__Problem__
Restate word for word the lines of the entries below, starting with the line that holds "## Multi-environment State Server" and ending with the line that holds "- provisioner/firewaller/other workers", and no others.

__Provided records__
▬▬▬▬▬▬▬▬▬▬
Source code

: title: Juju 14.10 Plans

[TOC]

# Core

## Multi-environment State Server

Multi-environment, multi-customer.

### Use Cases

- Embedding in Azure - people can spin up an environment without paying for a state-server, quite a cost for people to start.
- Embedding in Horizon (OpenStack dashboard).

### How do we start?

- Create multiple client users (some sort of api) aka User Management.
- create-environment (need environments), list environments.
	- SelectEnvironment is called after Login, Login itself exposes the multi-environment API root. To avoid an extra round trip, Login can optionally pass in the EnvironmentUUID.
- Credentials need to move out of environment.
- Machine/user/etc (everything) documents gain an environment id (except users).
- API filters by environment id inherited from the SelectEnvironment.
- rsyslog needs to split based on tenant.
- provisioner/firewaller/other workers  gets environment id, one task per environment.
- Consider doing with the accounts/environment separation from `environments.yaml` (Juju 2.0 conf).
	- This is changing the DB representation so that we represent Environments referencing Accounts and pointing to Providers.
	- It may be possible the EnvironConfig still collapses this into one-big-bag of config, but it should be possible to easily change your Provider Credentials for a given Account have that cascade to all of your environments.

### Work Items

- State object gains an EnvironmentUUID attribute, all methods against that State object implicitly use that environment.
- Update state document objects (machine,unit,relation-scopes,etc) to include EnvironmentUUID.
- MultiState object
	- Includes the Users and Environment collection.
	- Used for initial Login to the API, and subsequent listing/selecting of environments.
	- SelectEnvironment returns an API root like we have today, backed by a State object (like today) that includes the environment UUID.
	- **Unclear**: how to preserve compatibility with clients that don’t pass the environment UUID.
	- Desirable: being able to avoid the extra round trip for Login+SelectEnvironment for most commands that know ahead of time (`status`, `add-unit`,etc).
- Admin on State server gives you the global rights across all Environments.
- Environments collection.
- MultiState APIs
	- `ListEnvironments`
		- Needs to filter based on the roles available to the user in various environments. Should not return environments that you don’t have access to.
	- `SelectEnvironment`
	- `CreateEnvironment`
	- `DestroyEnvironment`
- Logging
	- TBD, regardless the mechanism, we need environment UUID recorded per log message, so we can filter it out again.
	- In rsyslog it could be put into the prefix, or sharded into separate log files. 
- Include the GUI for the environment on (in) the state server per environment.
▬▬▬▬▬▬▬▬▬▬
__Answer__
## Multi-environment State Server

Multi-environment, multi-customer.

### Use Cases

- Embedding in Azure - people can spin up an environment without paying for a state-server, quite a cost for people to start.
- Embedding in Horizon (OpenStack dashboard).

### How do we start?

- Create multiple client users (some sort of api) aka User Management.
- create-environment (need environments), list environments.
	- SelectEnvironment is called after Login, Login itself exposes the multi-environment API root. To avoid an extra round trip, Login can optionally pass in the EnvironmentUUID.
- Credentials need to move out of environment.
- Machine/user/etc (everything) documents gain an environment id (except users).
- API filters by environment id inherited from the SelectEnvironment.
- rsyslog needs to split based on tenant.
- provisioner/firewaller/other workers  gets environment id, one task per environment.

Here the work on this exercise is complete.